第三回
トークショー当日。場所は都内の公民館。トーク内容は地域の安全や犯罪対策。
あたしは電車を乗り継いでやってきた地方の田舎娘ですけどね! この辺の地域の人じゃないですけど! 百瀬さんに会うためにやってきましたよ! 遠くたっていい。好きな人に会うのに遠さや時間なんて焦れったいだけで、それさえも楽しみに変えちゃうんだから。
公民館の入口には本日のイベント予定表が貼られていた。
「場所は講堂……と。どこだろ」
キョロキョロと辺りを見渡して、案内板を発見する。場所を確認しながら指で辿る。
「えっと、ここが入口だから講堂は……あった。ここだから……奥の方ね」
場所を暗記する。後は行って待つだけだ。
「はあー楽しみ!早く会いたい!」
百瀬さんのトークショーは初めてじゃなくて何回も来てる。だけど何回会っても、むくむくと沸き上がる嬉しさや楽しみは止められない。会うというより、見に来てるって言う方が正しいか。言葉を交わすなんて夢でしかないから。

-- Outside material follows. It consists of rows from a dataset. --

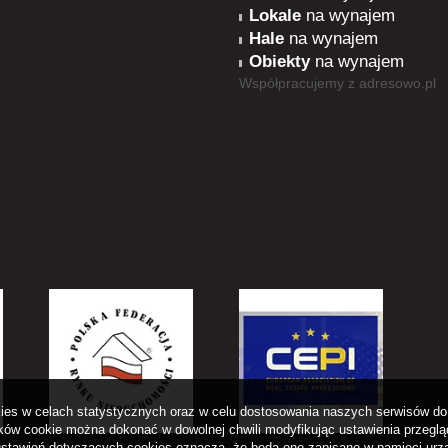
Lokale
na wynajem
Hale
na wynajem
Obiekty
na wynajem
Współpracujemy z
adresowo.pl
okies w celach statystycznych oraz w celu dostosowania naszych serwisów do 
ów cookie można dokonać w dowolnej chwili modyfikując ustawienia przegląda
stawień dotyczących cookies oznacza, że będą one zapisane w pamięci urz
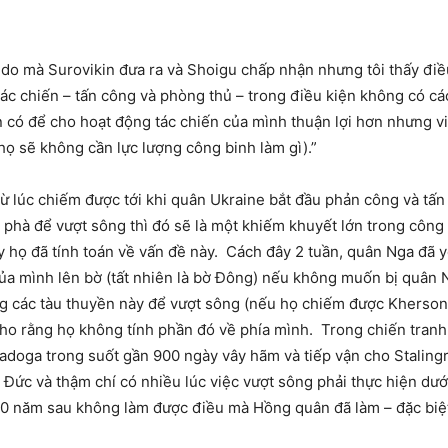
ý do mà Surovikin đưa ra và Shoigu chấp nhận nhưng tôi thấy đi
ác chiến – tấn công và phòng thủ – trong điều kiện không có cá
sẵn có để cho hoạt động tác chiến của mình thuận lợi hơn nhưng 
 họ sẽ không cần lực lượng công binh làm gì).”
ừ lúc chiếm được tới khi quân Ukraine bắt đầu phản công và tấ
phà để vượt sông thì đó sẽ là một khiếm khuyết lớn trong công 
 họ đã tính toán về vấn đề này. Cách đây 2 tuần, quân Nga đã y
ủa mình lên bờ (tất nhiên là bờ Đông) nếu không muốn bị quân 
g các tàu thuyền này để vượt sông (nếu họ chiếm được Kherson)
ho rằng họ không tính phần đó về phía mình. Trong chiến tranh t
Ladoga trong suốt gần 900 ngày vây hãm và tiếp vận cho Stalingr
n Đức và thậm chí có nhiều lúc việc vượt sông phải thực hiện dư
 80 năm sau không làm được điều mà Hồng quân đã làm – đặc biệ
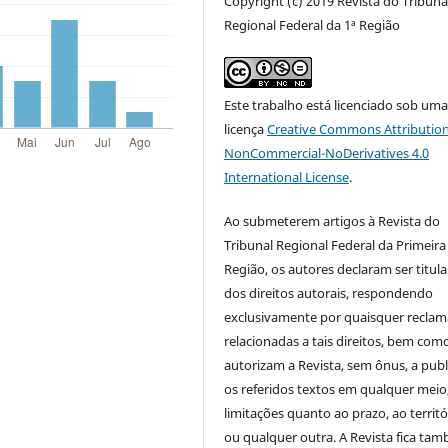
Copyright (c) 2019 Revista do Tribuna
Regional Federal da 1ª Região
Este trabalho está licenciado sob um
licença
Creative Commons Attribution
NonCommercial-NoDerivatives 4.0
International License
.
Ao submeterem artigos à Revista do
Tribunal Regional Federal da Primeira
Região, os autores declaram ser titula
dos direitos autorais, respondendo
exclusivamente por quaisquer recla
relacionadas a tais direitos, bem com
autorizam a Revista, sem ônus, a publ
os referidos textos em qualquer meio
limitações quanto ao prazo, ao territó
ou qualquer outra. A Revista fica ta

「生で見るだけで幸せだから! 待ってて百瀬さーん!」
思わず通路を駆け出してしまう。
ドンッ
「ギャッ!」
「わっ!」
ベタに角を曲がった先で人にぶつかった。ぶつかって大きな音を立てて二人とも尻もちを着いた。
「ったた……、ああのっ、ごめんなさい!」
「いったたた……こんな狭い通路を走るなよ……」
「すみません……」
「ったく……あれ? キミ……」
「はい?」
ぶつかった男性は怒っている様子だったけど、あたしの顔を見ると何故か驚いた様子だった。
「青木さーん」
「はい、行きます!」
青木と呼ばれた男性は先に立ち上がる。
「気をつけてくれよ」
「あ、はい……」
ぶつかった拍子に落とした荷物を拾い上げて呼ばれた方へ歩いていく。ぶつかった衝撃なのか呆然と床に座ったまま、どこかの部屋に入る男性を見送った。
「あーもー最悪……浮かれすぎた」
立ち上がりがくりと肩を落とした。俯いた先にはペンが落ちている。見かけないデザインの高そうなペンだ。
「えっ、これもしかしてさっきの人の? どうしよう、部屋入って行っちゃったし……ってうわああ! もう始まっちゃう!」
何気無く時計を見たら針は始まりの時間三分前を差していた。今度は小走りに講堂へ向かった。